▶ **Brief**
Copy each line in the data that includes the word "lines".

BEGIN

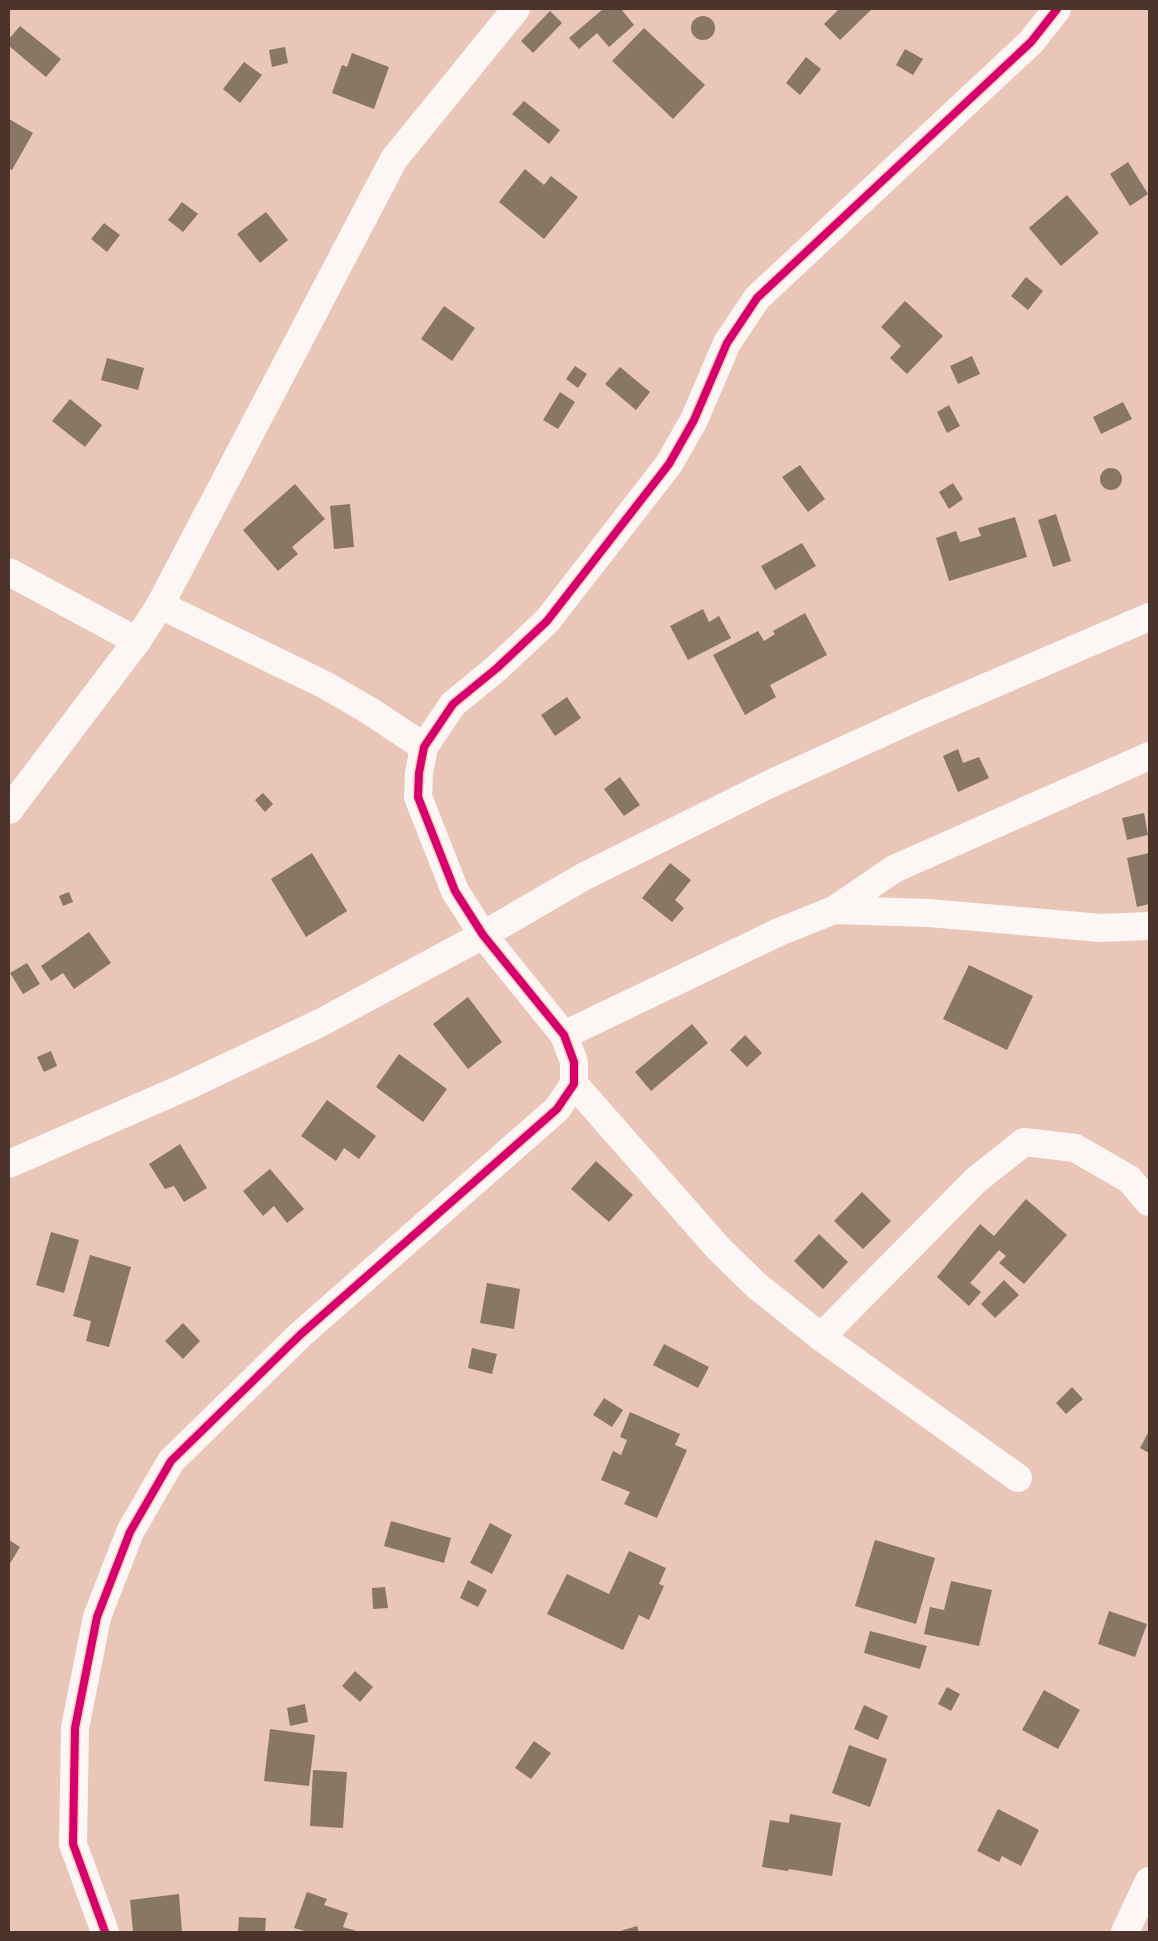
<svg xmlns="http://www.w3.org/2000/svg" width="1158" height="1941" viewBox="0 0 1158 1941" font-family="'Roboto Condensed',sans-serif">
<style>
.building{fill:#887764}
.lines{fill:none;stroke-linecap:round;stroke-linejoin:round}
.street{stroke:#fcf6f4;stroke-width:28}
.secondary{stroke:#fcf6f4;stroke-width:28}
.cycleway-casing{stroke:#f9d1c2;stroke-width:11}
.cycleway{stroke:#d6006c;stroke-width:8}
</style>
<rect width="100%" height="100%" fill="#e9c6b8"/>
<!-- building -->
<g class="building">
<polygon points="603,9 621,9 634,25 609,47 597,33 579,49 569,38"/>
<polygon points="839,9 872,9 840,40 824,24"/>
<polygon points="550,11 562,23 533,53 521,41"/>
<circle cx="703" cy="28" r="12"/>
<polygon points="20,26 61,59 46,77 9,46 9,39"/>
<polygon points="644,28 705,85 673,119 612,61"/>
<polygon points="285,47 288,63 272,67 269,50"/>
<polygon points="905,49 923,59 913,75 896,65"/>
<polygon points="352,53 389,67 374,109 332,93 342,65 347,67"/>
<polygon points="806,57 821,69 800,95 786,83"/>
<polygon points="244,62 262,75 240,103 223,89"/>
<polygon points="524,101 560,130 549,144 512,114"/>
<polygon points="9,119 33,133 12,170 9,168"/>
<polygon points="1128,162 1148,194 1130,206 1110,174"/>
<polygon points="525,169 544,185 551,176 578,197 544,239 499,202"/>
<polygon points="1067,195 1099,233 1061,266 1029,228"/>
<polygon points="182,202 198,214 183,232 168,220"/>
<polygon points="266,212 288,240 260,263 237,234"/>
<polygon points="104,223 120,235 107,252 91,239"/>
<polygon points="1026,277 1043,291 1028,310 1011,296"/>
<polygon points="905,301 943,336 907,374 890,358 901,346 881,327"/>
<polygon points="444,306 475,328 452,361 421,339"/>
<polygon points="972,356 980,374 958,384 950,366"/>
<polygon points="107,358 144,368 138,390 101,380"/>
<polygon points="575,366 587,374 578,388 566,379"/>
<polygon points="620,367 650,392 636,410 605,384"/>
<polygon points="560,392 575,402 558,429 543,420"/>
<polygon points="70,399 102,425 85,447 52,421"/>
<polygon points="1123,402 1132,419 1101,434 1093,417"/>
<polygon points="949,405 960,426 947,433 937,412"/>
<polygon points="800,465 825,499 808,512 782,477"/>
<circle cx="1111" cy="479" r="11"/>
<polygon points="953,483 963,499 949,509 939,492"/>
<polygon points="295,484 325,519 292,547 298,554 278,571 243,530"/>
<polygon points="350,504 354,547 334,549 330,506"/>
<polygon points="1056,514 1071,561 1053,567 1038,520"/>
<polygon points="1015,517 1027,557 949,581 936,538 956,531 960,542 981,536 978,528"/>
<polygon points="802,543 816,566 775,590 761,566"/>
<polygon points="703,609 709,622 719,616 731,638 688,660 670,626"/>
<polygon points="805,613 827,655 770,685 776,697 745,715 713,655 758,631 764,641 775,634 773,631"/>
<polygon points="567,697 581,718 555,736 541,715"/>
<polygon points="958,749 963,763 979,757 989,778 958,792 943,756"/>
<polygon points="620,777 640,805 624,816 604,789"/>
<polygon points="263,793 273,804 265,812 255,800"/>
<polygon points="1144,813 1148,835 1127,840 1122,818"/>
<polygon points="312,853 347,911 306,937 271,879"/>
<polygon points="1149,853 1149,904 1137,907 1127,858"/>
<polygon points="670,863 691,880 675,900 684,908 672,922 642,898"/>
<polygon points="69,892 73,902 63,906 59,896"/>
<polygon points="89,932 111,963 74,989 63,973 51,981 41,966"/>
<polygon points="27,963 40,984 23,994 10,973"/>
<polygon points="969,965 1033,996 1007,1050 943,1019"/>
<polygon points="468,997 502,1042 468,1069 433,1024"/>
<polygon points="692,1024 708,1043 651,1091 635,1072"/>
<polygon points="745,1035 762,1053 747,1067 730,1050"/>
<polygon points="51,1051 57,1066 44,1072 37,1057"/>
<polygon points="399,1054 447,1089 423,1122 376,1087"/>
<polygon points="327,1100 376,1136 359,1159 344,1148 336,1161 301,1136"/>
<polygon points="180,1144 207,1188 184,1202 174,1186 165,1189 149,1164"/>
<polygon points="596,1161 633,1195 609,1222 571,1189"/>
<polygon points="270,1169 304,1209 287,1223 274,1206 263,1216 243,1191"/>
<polygon points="862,1192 891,1221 863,1249 834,1221"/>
<polygon points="1026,1199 1067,1235 1024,1284 999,1263 1006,1256 999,1250 970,1283 981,1292 969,1306 937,1277 980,1224 994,1236"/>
<polygon points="51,1232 79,1240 64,1293 36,1285"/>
<polygon points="819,1234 848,1262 823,1289 794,1261"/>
<polygon points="90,1255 131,1267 109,1347 86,1341 91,1321 73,1316"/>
<polygon points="1004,1280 1019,1295 995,1318 981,1304"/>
<polygon points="487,1283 520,1289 514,1329 480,1323"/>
<polygon points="183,1323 200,1341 183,1359 165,1341"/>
<polygon points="664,1344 709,1367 698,1388 653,1365"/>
<polygon points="472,1348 497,1354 492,1374 468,1368"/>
<polygon points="1072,1387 1083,1399 1066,1414 1056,1403"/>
<polygon points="604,1398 623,1410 612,1427 593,1415"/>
<polygon points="630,1412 680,1434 675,1445 687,1450 657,1518 624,1504 630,1492 601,1480 613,1451 621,1455 627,1440 620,1437"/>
<polygon points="1149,1431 1149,1453 1140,1448"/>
<polygon points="391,1521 451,1538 444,1563 384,1546"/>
<polygon points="490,1523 512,1535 492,1574 470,1563"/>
<polygon points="9,1540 20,1547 9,1565"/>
<polygon points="875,1540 935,1558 916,1624 855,1606"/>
<polygon points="629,1551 666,1568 659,1584 664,1586 649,1620 639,1615 623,1650 547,1614 567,1574 609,1594"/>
<polygon points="468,1580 487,1590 478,1607 460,1598"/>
<polygon points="951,1581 992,1590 979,1646 924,1634 930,1607 944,1610"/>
<polygon points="385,1587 388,1608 373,1609 372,1588"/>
<polygon points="1109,1611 1147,1624 1135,1657 1098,1644"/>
<polygon points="870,1631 927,1646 920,1669 864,1653"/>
<polygon points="355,1671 373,1687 360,1702 342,1686"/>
<polygon points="947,1687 960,1694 951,1711 938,1704"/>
<polygon points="1044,1690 1080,1710 1058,1749 1022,1730"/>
<polygon points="305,1704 308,1722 290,1726 287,1708"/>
<polygon points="864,1705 888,1716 878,1740 854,1729"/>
<polygon points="270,1729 315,1735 309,1786 264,1781"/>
<polygon points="534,1741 551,1753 531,1779 515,1768"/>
<polygon points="849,1745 887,1759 870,1807 832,1793"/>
<polygon points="313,1770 347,1772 343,1828 310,1826"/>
<polygon points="998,1809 1039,1830 1021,1866 1002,1856 999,1862 977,1851"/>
<polygon points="790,1814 841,1823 832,1876 789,1869 788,1871 762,1867 770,1820 789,1823"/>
<polygon points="307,1892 327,1899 324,1905 348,1913 343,1927 360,1932 308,1932 294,1928"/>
<polygon points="179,1894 182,1932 133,1932 130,1900"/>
<polygon points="239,1917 266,1918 265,1932 238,1932"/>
<polygon points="637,1926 639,1932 617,1932"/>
</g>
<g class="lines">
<!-- street -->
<g class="street">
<polyline points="9,572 137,641"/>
<polyline points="424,747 370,711 325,685 160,605 394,159 516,9"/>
<polyline points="9,810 137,641 160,605"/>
<polyline points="834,910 894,869 1149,756"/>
<polyline points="564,1035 779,932 834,910 929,913 1101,928 1149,926"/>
<polyline points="574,1084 719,1249 756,1285 821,1337 1018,1478"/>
<polyline points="9,1164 185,1087 320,1023 483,935 583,877 772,783 919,716 1149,617"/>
<polyline points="821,1337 976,1180 1024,1142 1075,1148 1129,1179 1149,1202"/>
<polyline points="1125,1932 1149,1881"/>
</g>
<!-- secondary -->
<polyline class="secondary" points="105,1932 73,1844 75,1728 97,1617 130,1532 171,1461 300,1335 557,1109 574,1084 574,1062 564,1035 483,935 455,891 418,797 419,773 424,747 453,704 497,668 547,621 669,464 694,420 727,343 757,298 1031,42 1057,9"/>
<!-- cycleway casing -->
<g class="cycleway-casing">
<polyline id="cycleway" points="105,1932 73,1844 75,1728 97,1617 130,1532 171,1461 300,1335 557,1109 574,1084 574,1062 564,1035 483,935 455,891 418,797 419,773 424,747 453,704 497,668 547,621 669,464 694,420 727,343 757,298 1031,42 1057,9"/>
</g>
<!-- cycleway -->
<use href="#cycleway" class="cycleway"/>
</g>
<!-- border -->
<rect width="1158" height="1941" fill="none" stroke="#4d342a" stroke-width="20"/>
</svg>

END

▶ **Result of the exercise**
.lines{fill:none;stroke-linecap:round;stroke-linejoin:round}
<g class="lines">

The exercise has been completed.